Instruction: Render the text lines of every row below as a JSON list of strings, one string per line, with blank lines left out. Leave the pictures out of the answer.

Material provided:

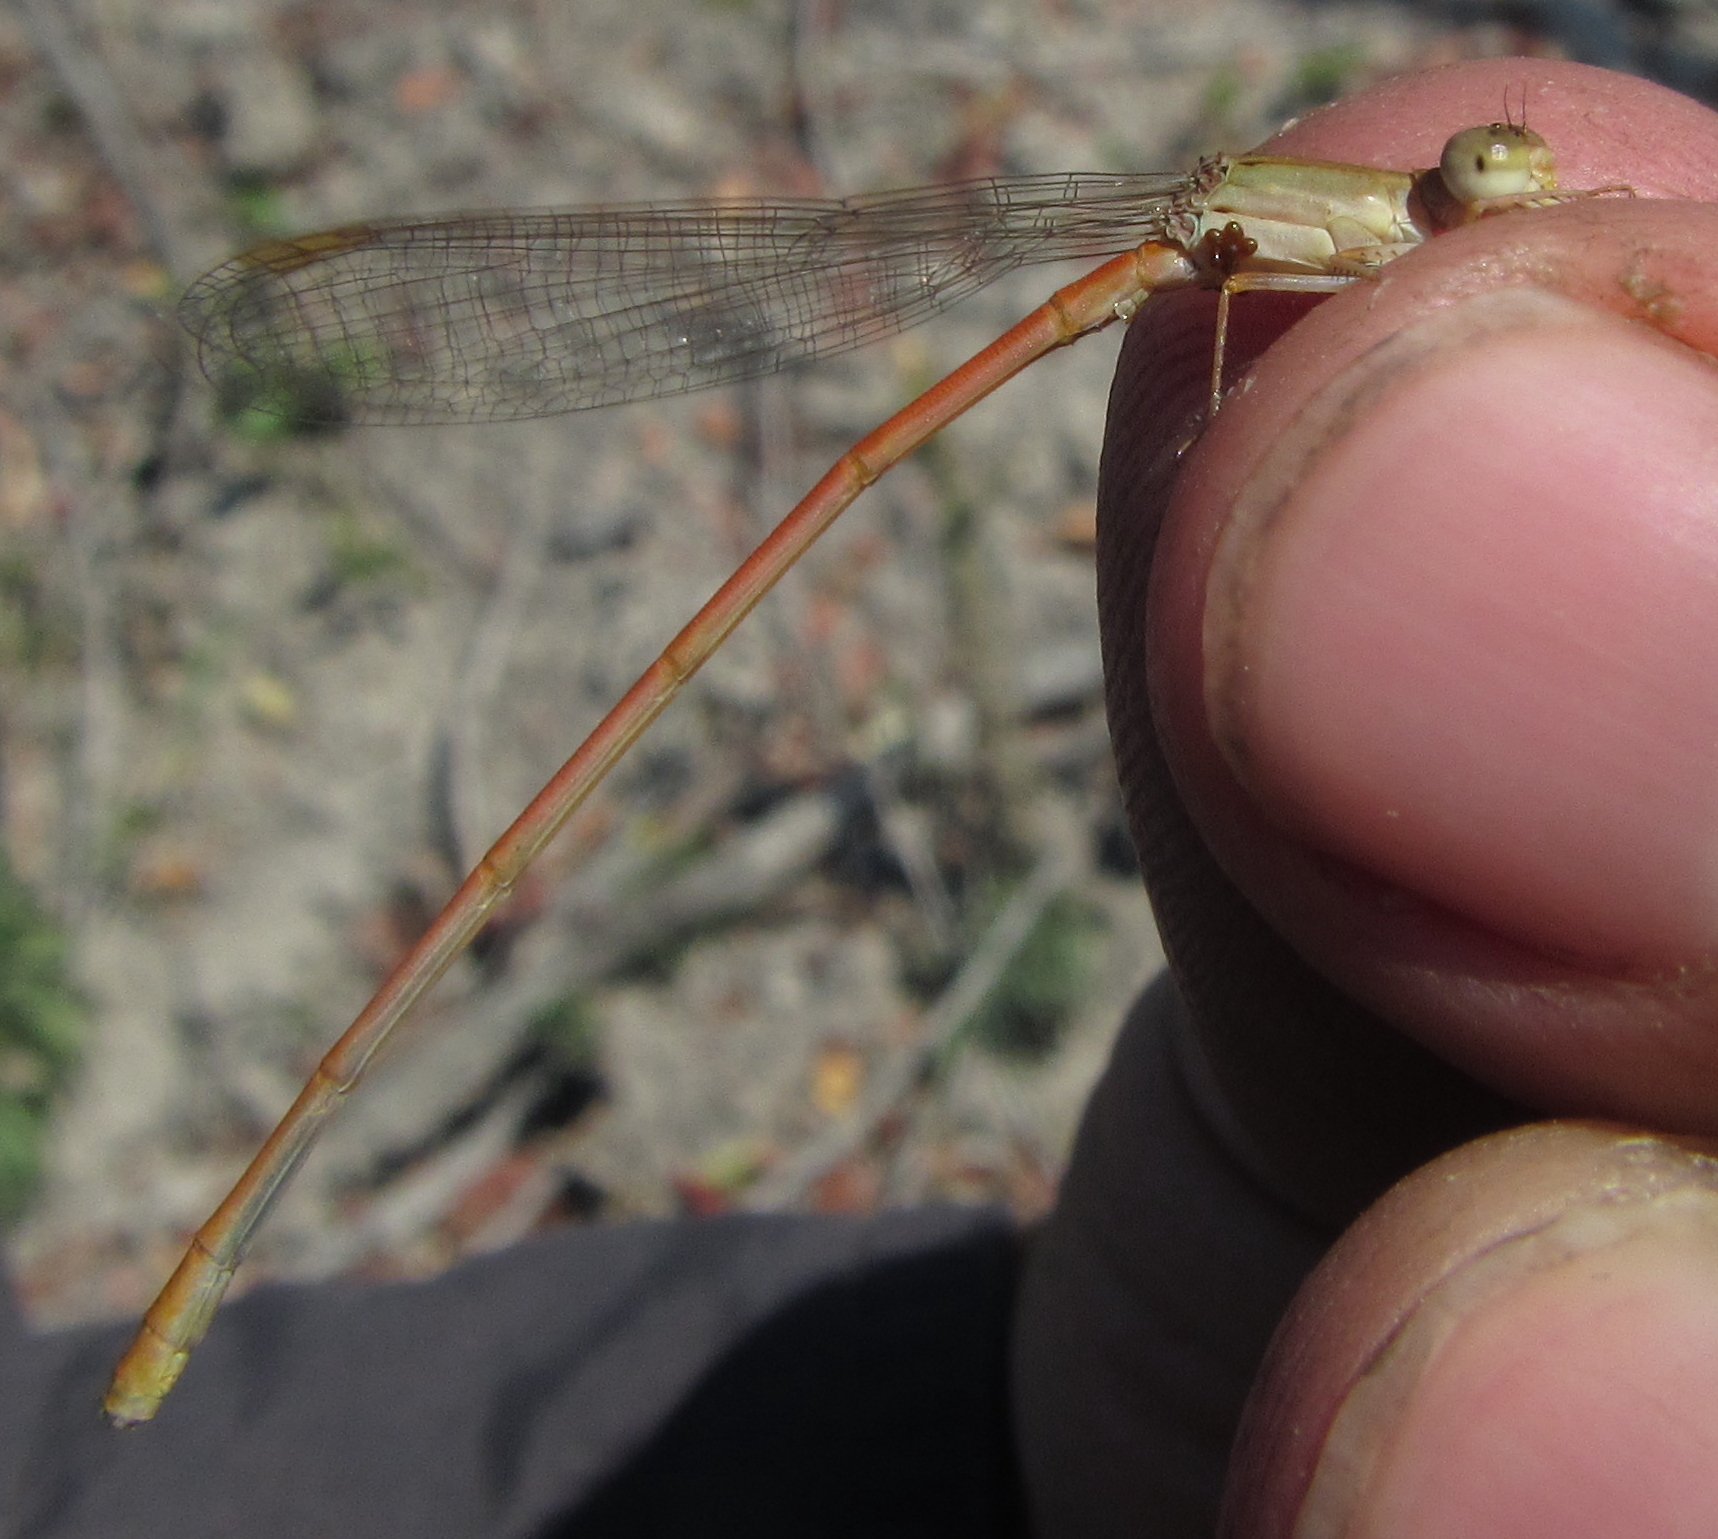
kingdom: Animalia
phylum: Arthropoda
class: Insecta
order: Odonata
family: Coenagrionidae
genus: Ceriagrion
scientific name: Ceriagrion glabrum
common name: Common pond damsel
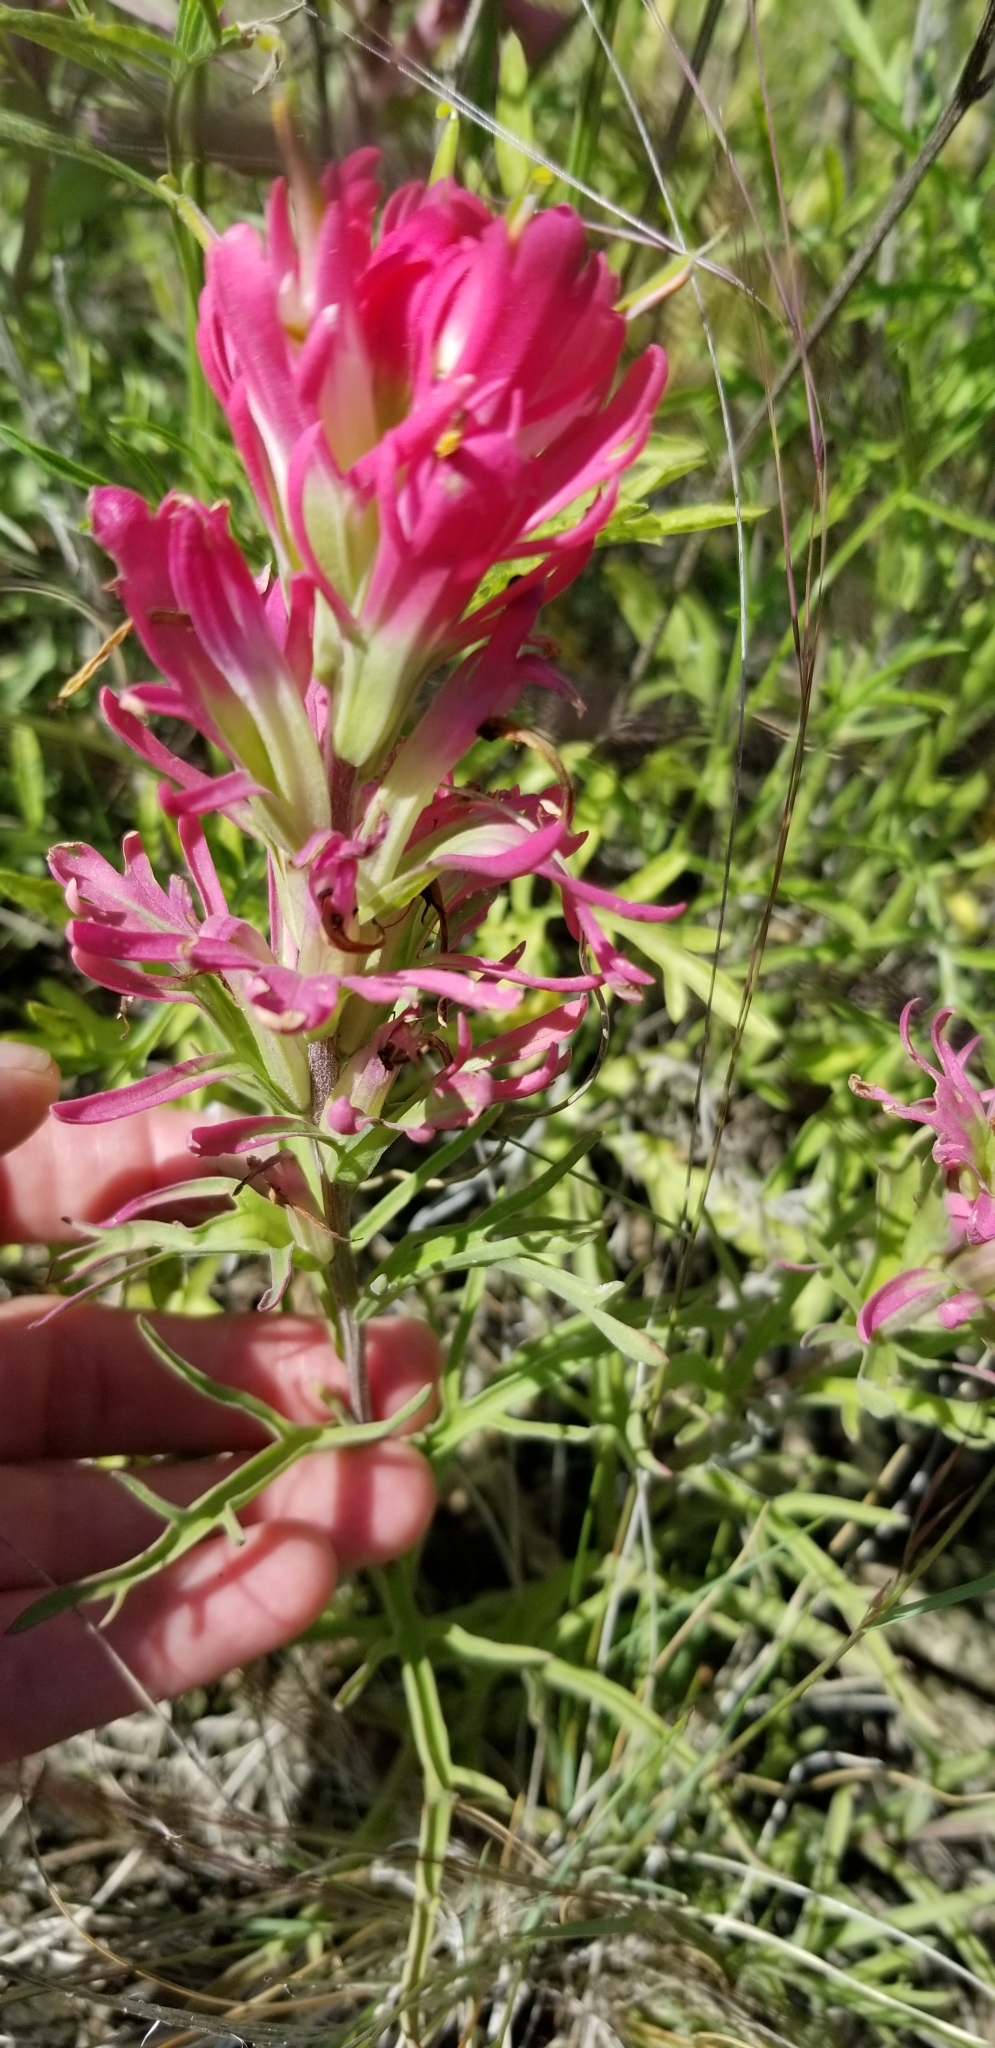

Task output:
[
  "kingdom: Animalia",
  "phylum: Arthropoda",
  "class: Insecta",
  "order: Odonata",
  "family: Coenagrionidae",
  "genus: Ceriagrion",
  "scientific name: Ceriagrion glabrum",
  "common name: Common pond damsel"
]